DATA TO USE ::
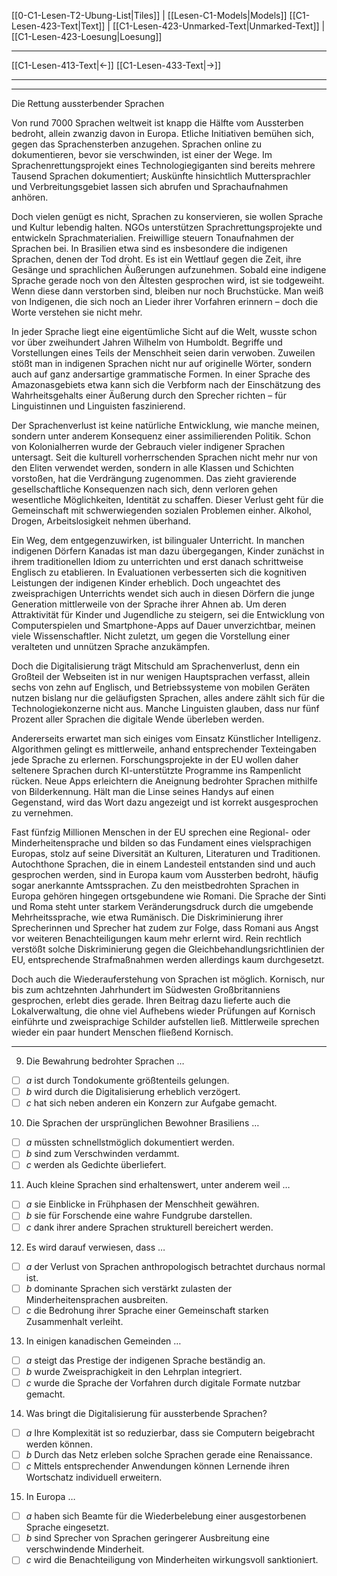    [[0-C1-Lesen-T2-Ubung-List|Tiles]] | [[Lesen-C1-Models|Models]]
   [[C1-Lesen-423-Text|Text]]  | [[C1-Lesen-423-Unmarked-Text|Unmarked-Text]] | [[C1-Lesen-423-Loesung|Loesung]]

---

[[C1-Lesen-413-Text|←]]         [[C1-Lesen-433-Text|→]]

---
---

Die Rettung aussterbender Sprachen

Von rund 7000 Sprachen weltweit ist knapp die Hälfte vom Aussterben bedroht, allein zwanzig davon in Europa. Etliche Initiativen bemühen sich, gegen das Sprachensterben anzugehen. Sprachen online zu dokumentieren, bevor sie verschwinden, ist einer der Wege. Im Sprachenrettungsprojekt eines Technologiegiganten sind bereits mehrere Tausend Sprachen dokumentiert; Auskünfte hinsichtlich Muttersprachler und Verbreitungsgebiet lassen sich abrufen und Sprachaufnahmen anhören.

Doch vielen genügt es nicht, Sprachen zu konservieren, sie wollen Sprache und Kultur lebendig halten. NGOs unterstützen Sprachrettungsprojekte und entwickeln Sprachmaterialien. Freiwillige steuern Tonaufnahmen der Sprachen bei. In Brasilien etwa sind es insbesondere die indigenen Sprachen, denen der Tod droht. Es ist ein Wettlauf gegen die Zeit, ihre Gesänge und sprachlichen Äußerungen aufzunehmen. Sobald eine indigene Sprache gerade noch von den Ältesten gesprochen wird, ist sie todgeweiht. Wenn diese dann verstorben sind, bleiben nur noch Bruchstücke. Man weiß von Indigenen, die sich noch an Lieder ihrer Vorfahren erinnern – doch die Worte verstehen sie nicht mehr.

In jeder Sprache liegt eine eigentümliche Sicht auf die Welt, wusste schon vor über zweihundert Jahren Wilhelm von Humboldt. Begriffe und Vorstellungen eines Teils der Menschheit seien darin verwoben. Zuweilen stößt man in indigenen Sprachen nicht nur auf originelle Wörter, sondern auch auf ganz andersartige grammatische Formen. In einer Sprache des Amazonasgebiets etwa kann sich die Verbform nach der Einschätzung des Wahrheitsgehalts einer Äußerung durch den Sprecher richten – für Linguistinnen und Linguisten faszinierend.

Der Sprachenverlust ist keine natürliche Entwicklung, wie manche meinen, sondern unter anderem Konsequenz einer assimilierenden Politik. Schon von Kolonialherren wurde der Gebrauch vieler indigener Sprachen untersagt. Seit die kulturell vorherrschenden Sprachen nicht mehr nur von den Eliten verwendet werden, sondern in alle Klassen und Schichten vorstoßen, hat die Verdrängung zugenommen. Das zieht gravierende gesellschaftliche Konsequenzen nach sich, denn verloren gehen wesentliche Möglichkeiten, Identität zu schaffen. Dieser Verlust geht für die Gemeinschaft mit schwerwiegenden sozialen Problemen einher. Alkohol, Drogen, Arbeitslosigkeit nehmen überhand.

Ein Weg, dem entgegenzuwirken, ist bilingualer Unterricht. In manchen indigenen Dörfern Kanadas ist man dazu übergegangen, Kinder zunächst in ihrem traditionellen Idiom zu unterrichten und erst danach schrittweise Englisch zu etablieren. In Evaluationen verbesserten sich die kognitiven Leistungen der indigenen Kinder erheblich. Doch ungeachtet des zweisprachigen Unterrichts wendet sich auch in diesen Dörfern die junge Generation mittlerweile von der Sprache ihrer Ahnen ab. Um deren Attraktivität für Kinder und Jugendliche zu steigern, sei die Entwicklung von Computerspielen und Smartphone-Apps auf Dauer unverzichtbar, meinen viele Wissenschaftler. Nicht zuletzt, um gegen die Vorstellung einer veralteten und unnützen Sprache anzukämpfen.

Doch die Digitalisierung trägt Mitschuld am Sprachenverlust, denn ein Großteil der Webseiten ist in nur wenigen Hauptsprachen verfasst, allein sechs von zehn auf Englisch, und Betriebssysteme von mobilen Geräten nutzen bislang nur die geläufigsten Sprachen, alles andere zählt sich für die Technologiekonzerne nicht aus. Manche Linguisten glauben, dass nur fünf Prozent aller Sprachen die digitale Wende überleben werden.

Andererseits erwartet man sich einiges vom Einsatz Künstlicher Intelligenz. Algorithmen gelingt es mittlerweile, anhand entsprechender Texteingaben jede Sprache zu erlernen. Forschungsprojekte in der EU wollen daher seltenere Sprachen durch KI-unterstützte Programme ins Rampenlicht rücken. Neue Apps erleichtern die Aneignung bedrohter Sprachen mithilfe von Bilderkennung. Hält man die Linse seines Handys auf einen Gegenstand, wird das Wort dazu angezeigt und ist korrekt ausgesprochen zu vernehmen.

Fast fünfzig Millionen Menschen in der EU sprechen eine Regional- oder Minderheitensprache und bilden so das Fundament eines vielsprachigen Europas, stolz auf seine Diversität an Kulturen, Literaturen und Traditionen. Autochthone Sprachen, die in einem Landesteil entstanden sind und auch gesprochen werden, sind in Europa kaum vom Aussterben bedroht, häufig sogar anerkannte Amtssprachen. Zu den meistbedrohten Sprachen in Europa gehören hingegen ortsgebundene wie Romani. Die Sprache der Sinti und Roma steht unter starkem Veränderungsdruck durch die umgebende Mehrheits­sprache, wie etwa Rumänisch. Die Diskriminierung ihrer Sprecherinnen und Sprecher hat zudem zur Folge, dass Romani aus Angst vor weiteren Benachteiligungen kaum mehr erlernt wird. Rein rechtlich verstößt solche Diskriminierung gegen die Gleichbehandlungsrichtlinien der EU, entsprechende Strafmaßnahmen werden allerdings kaum durchgesetzt.

Doch auch die Wiederauferstehung von Sprachen ist möglich. Kornisch, nur bis zum achtzehnten Jahrhundert im Südwesten Großbritanniens gesprochen, erlebt dies gerade. Ihren Beitrag dazu lieferte auch die Lokalverwaltung, die ohne viel Aufhebens wieder Prüfungen auf Kornisch einführte und zweisprachige Schilder aufstellen ließ. Mittlerweile sprechen wieder ein paar hundert Menschen fließend Kornisch.

---

9. Die Bewahrung bedrohter Sprachen …

- [ ] _a_ ist durch Tondokumente größtenteils gelungen.
- [ ] _b_ wird durch die Digitalisierung erheblich verzögert.
- [ ] _c_ hat sich neben anderen ein Konzern zur Aufgabe gemacht.

10. Die Sprachen der ursprünglichen Bewohner Brasiliens …

- [ ] _a_ müssten schnellstmöglich dokumentiert werden.
- [ ] _b_ sind zum Verschwinden verdammt.
- [ ] _c_ werden als Gedichte überliefert.

11. Auch kleine Sprachen sind erhaltenswert, unter anderem weil …

- [ ] _a_ sie Einblicke in Frühphasen der Menschheit gewähren.
- [ ] _b_ sie für Forschende eine wahre Fundgrube darstellen.
- [ ] _c_ dank ihrer andere Sprachen strukturell bereichert werden.

12. Es wird darauf verwiesen, dass …

- [ ] _a_ der Verlust von Sprachen anthropologisch betrachtet durchaus normal ist.
- [ ] _b_ dominante Sprachen sich verstärkt zulasten der Minderheitensprachen ausbreiten.
- [ ] _c_ die Bedrohung ihrer Sprache einer Gemeinschaft starken Zusammenhalt verleiht.

13. In einigen kanadischen Gemeinden …

- [ ] _a_ steigt das Prestige der indigenen Sprache beständig an.
- [ ] _b_ wurde Zweisprachigkeit in den Lehrplan integriert.
- [ ] _c_ wurde die Sprache der Vorfahren durch digitale Formate nutzbar gemacht.

14. Was bringt die Digitalisierung für aussterbende Sprachen?

- [ ] _a_ Ihre Komplexität ist so reduzierbar, dass sie Computern beigebracht werden können.
- [ ] _b_ Durch das Netz erleben solche Sprachen gerade eine Renaissance.
- [ ] _c_ Mittels entsprechender Anwendungen können Lernende ihren Wortschatz individuell erweitern.

15. In Europa …

- [ ] _a_ haben sich Beamte für die Wiederbelebung einer ausgestorbenen Sprache eingesetzt.
- [ ] _b_ sind Sprecher von Sprachen geringerer Ausbreitung eine verschwindende Minderheit.
- [ ] _c_ wird die Benachteiligung von Minderheiten wirkungsvoll sanktioniert.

YOUR GOAL :: What is needed is the exact run of lines from the start of the data through the line with "Die Rettung aussterbender Sprachen", both ends included, minus the pictures.

OUTPUT BELOW ::
    [[0-C1-Lesen-T2-Ubung-List|Tiles]] | [[Lesen-C1-Models|Models]]
   [[C1-Lesen-423-Text|Text]]  | [[C1-Lesen-423-Unmarked-Text|Unmarked-Text]] | [[C1-Lesen-423-Loesung|Loesung]]

---

[[C1-Lesen-413-Text|←]]         [[C1-Lesen-433-Text|→]]

---
---

Die Rettung aussterbender Sprachen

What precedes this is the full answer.